Allerdings könnten hier das Verfassungsrecht und die Grundrechte des Arbeitnehmers wichtig werden, insbesondere über die Generalklauseln des Arbeitsrechts oder des Datenschutzrechts. Jedenfalls wenn ein Computer oder ein E-Mail-Account durch ein Passwort abgesichert ist, dürfte hier das Grundrecht auf Gewährleistung der Vertraulichkeit und Integrität informationstechnischer Systeme (sogenanntes Computergrundrecht oder IT-Grundrecht) eine Rolle spielen. Sofern die E-Mails noch auf dem Server sind oder sogar noch nicht abgerufen oder gelöscht werden konnten, dürfte sogar das noch strenger geschützte Fernmeldegeheimnis greifen.

Gefahren wegen möglicher Strafbarkeit?

Jedenfalls im Zusammenhang mit dem Fernmeldegeheimnis käme zudem auch noch das Strafrecht in Frage.

§ 202a StGB (Ausspähen von Daten) wurde bereits oben erwähnt.

Sogar beim Einsatz von Spamfiltern bei auch-privater E-Mail-Kommunikation hat ein Oberlandesgericht in einem sogenannten Klageerzwingungsverfahren bejaht, dass hier grundsätzlich auch durch das Herausfiltern eine Straftat (§ 206 StGB: Verletzung des Post- oder Fernmeldegeheimnisses in Form des Unterdrückens) vorliegen könnte (OLG Karlsruhe, Beschluss vom 10. Januar 2005 – 1 Ws 152/04, auf Landesrechtsprechung Baden-Württemberg, Tz. 12-24, insbesondere Tz. 22). In einem Klageerzwingungsverfahren geht es darum, die Staatsanwaltschaft zu zwingen, eine strafrechtliche Anklage vor einem Strafgericht zu erheben.

Was tun, um Probleme zu vermeiden?

Für das Problem der privaten E-Mail-Nutzung im Betrieb existiert wohl (bislang) kein Patentrezept. Insbesondere gilt dies, wenn es bereits (unvollständige?) betriebliche Regelungen zur privaten E-Mail-Kommunikation gibt oder sogar eine betriebliche Übung in Frage kommt oder bereits (teilweise?) Betriebsvereinbarungen existieren. Daher sollte das Problem durch individueller Beratung erfasst und soweit möglich gelöst werden. Bei einer solchen Beratung sollten auch besondere Interessen und Pflichten von Arbeitgeber und Arbeitnehmern im speziellen Betrieb beachtet werden (zum Beispiel spezielle Speicherpflichten bzw. Interessen an einer Speicherung).

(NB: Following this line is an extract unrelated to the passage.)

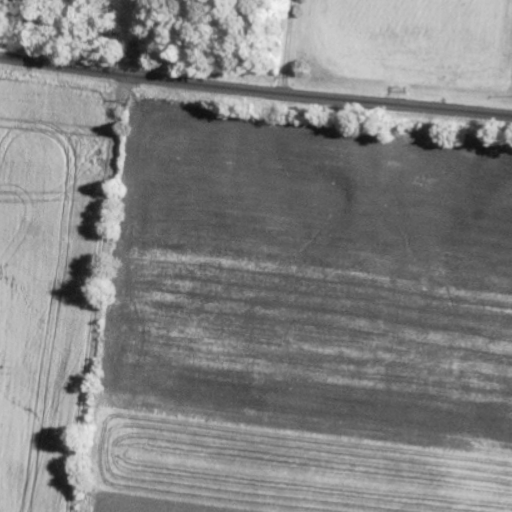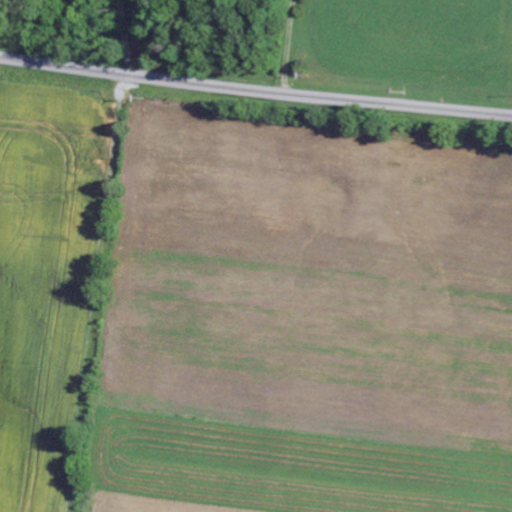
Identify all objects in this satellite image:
road: (291, 47)
road: (255, 91)
road: (381, 307)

Für eine individuelle Beratung kommt dabei besonders ein Rechtsanwalt in Frage, der seine Schwerpunkte im IT-Recht oder/und im Arbeitsrecht und/oder Strafrecht hat. Das IT-Recht (Informationstechnologierecht) ist dabei besonders wichtig. Denn, wer sich mit IT-Recht beschäftigt, muss sich ebenfalls den technischen Grundlagen dieses Rechtsgebietes auskennen. Auch wird der Beschäftigtendatenschutz beim Recht des Datenschutzes als Teil des IT-Rechts behandelt. Und auch Wissen im Strafrecht im Bereich der Informationstechnologien, das ebenfalls zum Querschnittsgebiet IT-Recht gehört, ist für eine Beratung zu der privaten E-Mail-Nutzung im Betrieb sinnvoll.